Une semaine après le sacre de la Western Force au World Club 10s, l’organisation de la compétition de rugby se met en branle pour la prochaine édition. Une campagne 2017 qui devrait être plus importante, avec la venue d’équipes professionnelles, qui n’ont malheureusement pas pu faire le déplacement cette année.
Kevin Venkiah, président de la Rugby Union Mauritius (RUM), voit les choses en grand pour 2017. S’il y a eu des ratés, l’organisation n’en a rien ressenti. « Nous, on y a vu une fête familiale, une organisation correcte et des gens heureux », lance-t-il.  Mais il n’empêche qu’il y a un facteur à revoir : le public.

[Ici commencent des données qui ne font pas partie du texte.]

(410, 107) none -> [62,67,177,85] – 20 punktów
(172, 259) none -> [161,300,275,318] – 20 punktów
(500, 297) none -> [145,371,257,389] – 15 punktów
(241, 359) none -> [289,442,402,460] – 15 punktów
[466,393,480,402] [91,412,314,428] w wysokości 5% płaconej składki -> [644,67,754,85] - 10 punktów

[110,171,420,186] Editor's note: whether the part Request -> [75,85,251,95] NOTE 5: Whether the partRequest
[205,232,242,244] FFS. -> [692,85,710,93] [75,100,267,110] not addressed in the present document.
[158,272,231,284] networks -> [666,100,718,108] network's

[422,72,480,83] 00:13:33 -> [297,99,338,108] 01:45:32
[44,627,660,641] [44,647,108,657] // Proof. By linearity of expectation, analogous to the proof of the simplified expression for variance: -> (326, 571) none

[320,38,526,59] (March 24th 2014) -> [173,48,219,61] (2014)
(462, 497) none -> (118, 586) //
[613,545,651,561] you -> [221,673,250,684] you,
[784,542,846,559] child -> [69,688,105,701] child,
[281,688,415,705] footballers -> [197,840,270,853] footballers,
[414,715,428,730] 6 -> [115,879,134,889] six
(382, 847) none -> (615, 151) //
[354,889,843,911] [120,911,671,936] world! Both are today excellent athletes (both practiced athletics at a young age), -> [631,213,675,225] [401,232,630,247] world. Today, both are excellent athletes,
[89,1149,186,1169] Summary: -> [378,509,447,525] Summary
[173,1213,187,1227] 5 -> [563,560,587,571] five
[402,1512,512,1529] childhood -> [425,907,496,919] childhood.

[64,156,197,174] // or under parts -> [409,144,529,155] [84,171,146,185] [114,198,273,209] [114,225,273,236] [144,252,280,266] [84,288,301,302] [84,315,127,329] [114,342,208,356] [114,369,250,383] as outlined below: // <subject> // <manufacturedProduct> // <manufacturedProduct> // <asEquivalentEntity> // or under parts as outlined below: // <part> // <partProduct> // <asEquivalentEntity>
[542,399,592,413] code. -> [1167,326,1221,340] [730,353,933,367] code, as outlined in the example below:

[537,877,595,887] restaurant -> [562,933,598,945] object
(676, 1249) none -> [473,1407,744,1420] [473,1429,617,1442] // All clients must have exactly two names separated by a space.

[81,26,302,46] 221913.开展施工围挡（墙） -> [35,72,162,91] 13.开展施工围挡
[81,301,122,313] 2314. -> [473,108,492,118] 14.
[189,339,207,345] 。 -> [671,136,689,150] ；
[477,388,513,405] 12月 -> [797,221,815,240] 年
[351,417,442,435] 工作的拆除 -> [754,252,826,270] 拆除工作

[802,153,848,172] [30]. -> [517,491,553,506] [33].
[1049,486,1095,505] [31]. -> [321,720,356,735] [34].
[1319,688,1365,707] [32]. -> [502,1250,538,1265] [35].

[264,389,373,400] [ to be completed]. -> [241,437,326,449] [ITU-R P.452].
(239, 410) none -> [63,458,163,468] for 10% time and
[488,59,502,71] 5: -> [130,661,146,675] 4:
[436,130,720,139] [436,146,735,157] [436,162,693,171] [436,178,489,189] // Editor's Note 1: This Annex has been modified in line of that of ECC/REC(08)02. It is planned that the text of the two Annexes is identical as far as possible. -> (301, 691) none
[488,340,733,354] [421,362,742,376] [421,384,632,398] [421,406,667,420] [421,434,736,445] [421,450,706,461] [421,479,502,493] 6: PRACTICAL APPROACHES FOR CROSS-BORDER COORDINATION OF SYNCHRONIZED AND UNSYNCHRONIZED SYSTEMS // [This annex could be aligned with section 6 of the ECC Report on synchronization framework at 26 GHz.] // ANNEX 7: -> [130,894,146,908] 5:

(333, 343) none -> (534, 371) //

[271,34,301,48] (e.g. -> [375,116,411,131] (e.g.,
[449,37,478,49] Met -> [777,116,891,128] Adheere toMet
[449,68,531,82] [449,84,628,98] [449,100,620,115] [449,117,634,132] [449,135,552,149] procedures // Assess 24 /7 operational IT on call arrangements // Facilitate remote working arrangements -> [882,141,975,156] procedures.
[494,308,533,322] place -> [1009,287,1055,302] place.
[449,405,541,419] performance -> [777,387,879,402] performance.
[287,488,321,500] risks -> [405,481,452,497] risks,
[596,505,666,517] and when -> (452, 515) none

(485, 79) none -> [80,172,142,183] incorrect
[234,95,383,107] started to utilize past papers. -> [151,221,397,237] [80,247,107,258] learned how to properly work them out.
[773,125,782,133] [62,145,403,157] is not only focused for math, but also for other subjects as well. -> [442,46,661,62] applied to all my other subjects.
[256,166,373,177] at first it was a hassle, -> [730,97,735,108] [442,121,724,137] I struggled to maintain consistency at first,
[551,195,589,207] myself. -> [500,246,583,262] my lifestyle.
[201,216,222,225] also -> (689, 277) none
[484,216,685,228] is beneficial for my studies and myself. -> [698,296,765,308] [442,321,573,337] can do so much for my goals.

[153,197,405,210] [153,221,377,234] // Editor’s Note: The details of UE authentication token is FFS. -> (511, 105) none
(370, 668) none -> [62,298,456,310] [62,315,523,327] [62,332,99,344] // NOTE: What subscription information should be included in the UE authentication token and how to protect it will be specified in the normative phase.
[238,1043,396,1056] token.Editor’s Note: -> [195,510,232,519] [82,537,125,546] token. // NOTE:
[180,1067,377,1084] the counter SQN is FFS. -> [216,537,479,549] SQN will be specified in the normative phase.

Selon le président de la RUM, bon nombre de personnes avaient trouvé refuge sous les hospitality tents, dans l’enceinte du stade, plutôt que dans les gradins pendant la journée. « Par contre, il y avait beaucoup de monde pour la finale », remarque-t-il. Mais avant d’en arriver là, il faudra se mettre autour d’une table et discuter de plusieurs aspects. « Nous nous revoyons bientôt avec les responsables de Carinat Sports. »
Une chose est sûre, le niveau sera autrement plus relevé que celui de l’édition 2016. « On ne verra que des équipes professionnelles en action. Nous avons eu des contacts avec quelques-unes qui ont signifié leur intention de venir. »
Ce qui sonne, en quelque sorte, le glas de la présence des Mauriciens au sein des formations étrangères. « Il y a une différence de niveau entre les Mauriciens et les Fidjiens, par exemple. C’est un fait », commente-t-il. Mais l’espoir n’est pas perdu. Il s’agit de mettre sur pied un tournoi regroupant les pays de l’océan Indien, histoire de faire gagner du temps de jeu aux joueurs.
« L’AROI existe, mais il faut la faire vivre », ajoute Kevin Venkiah. Il suffit, maintenant, de trouver une formule pour que l’Association de rugby de l’océan Indien (AROI) vive pendant ces deux jours de compétition. « C’est le seul moyen pour les joueurs de progresser. » On se rappelle que les Réunionnais avaient battu Maurice sur le score de 7-5.
Par contre, les autres tournois satellites, pour les plus jeunes, seront bien au calendrier d’activités. Pourtant, pour espérer atteindre le niveau demandé par l’organisation, il y a plusieurs aspects à revoir. D’une part, l’état du stade lui-même. « Mais il faut savoir que la tenue de la compétition à Maurice a fait un buzz extraordinaire. S’il y a quelque chose à corriger, ce sera quand même le public », avance Kevin Venkiah.
Mais pour rectifier, il faut s’y prendre en amont. « Lorsque nous nous rencontrerons, nous allons discuter des choses liées à l’organisation. Nous nous y prendrons à l’avance pour régler ces petits soucis », conclut-il.